Gansler, who directs the University of Maryland’s Center for Public Policy and Private Enterprise, says that conducting periodic competitions between sources can produce significant savings and favorable contracting terms for the government, although he is not necessarily advocating this approach.
During last year’s competition, the Northrop/EADS team’s development program was judged to be less expensive, but the team would incur cost by establishing its first stateside widebody final assembly facility.
By bringing KC-Y forward, industry sources say, the Air Force would forgo some of the pricing benefits of competition in the development phase as both contractors would receive funding to design their models. However, the service could conduct merit-based pricing wars annually between the two models for production, awarding only a base amount if one of the teams is underperforming.
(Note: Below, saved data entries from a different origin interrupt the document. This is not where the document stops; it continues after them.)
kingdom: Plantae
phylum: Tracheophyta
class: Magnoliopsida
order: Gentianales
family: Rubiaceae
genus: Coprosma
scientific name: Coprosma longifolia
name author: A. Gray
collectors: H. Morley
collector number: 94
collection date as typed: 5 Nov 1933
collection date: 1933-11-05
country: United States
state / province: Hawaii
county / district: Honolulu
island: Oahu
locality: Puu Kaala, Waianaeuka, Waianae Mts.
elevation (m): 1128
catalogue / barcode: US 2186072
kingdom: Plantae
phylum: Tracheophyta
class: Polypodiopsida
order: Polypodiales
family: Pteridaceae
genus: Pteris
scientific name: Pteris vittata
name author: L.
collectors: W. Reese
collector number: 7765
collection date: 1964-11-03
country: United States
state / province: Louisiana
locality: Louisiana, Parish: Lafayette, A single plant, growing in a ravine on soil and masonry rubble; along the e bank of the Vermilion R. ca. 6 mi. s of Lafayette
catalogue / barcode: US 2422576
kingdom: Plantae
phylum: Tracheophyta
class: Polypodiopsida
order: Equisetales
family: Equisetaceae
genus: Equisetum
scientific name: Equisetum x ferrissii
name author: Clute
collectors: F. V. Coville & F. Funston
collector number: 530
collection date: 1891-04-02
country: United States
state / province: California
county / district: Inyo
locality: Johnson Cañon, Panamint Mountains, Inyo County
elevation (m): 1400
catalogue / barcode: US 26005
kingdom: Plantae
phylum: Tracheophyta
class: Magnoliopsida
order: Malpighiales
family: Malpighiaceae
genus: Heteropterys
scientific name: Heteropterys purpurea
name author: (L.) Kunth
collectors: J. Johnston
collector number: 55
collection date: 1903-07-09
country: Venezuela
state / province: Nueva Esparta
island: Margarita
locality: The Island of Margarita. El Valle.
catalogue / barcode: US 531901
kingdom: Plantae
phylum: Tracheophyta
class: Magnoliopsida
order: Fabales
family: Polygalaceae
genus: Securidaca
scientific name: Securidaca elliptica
Two earlier attempts at a competition between the rival teams – led by Boeing, with a 767-200-based option, and Northrop/EADS North America, with an A330-based aircraft – were botched.
While options for a split buy are under review, the Air Force also is assessing ways for the new Obama administration to attempt a third competition. Pentagon officials are adamantly against a split buy because of high up-front cost. But some acquisition experts say competitive dual-sourcing may be the only way to avoid a new round of lengthy bid protests.
“There’s no way that the Air Force or anyone else can write a operational requirement for existing aircraft with known capabilities that results in a level playing field,” says retired USAF Gen. Mike Loh, once head of Air Combat Command. “Whatever you write will tilt the decision and end up in another protest.”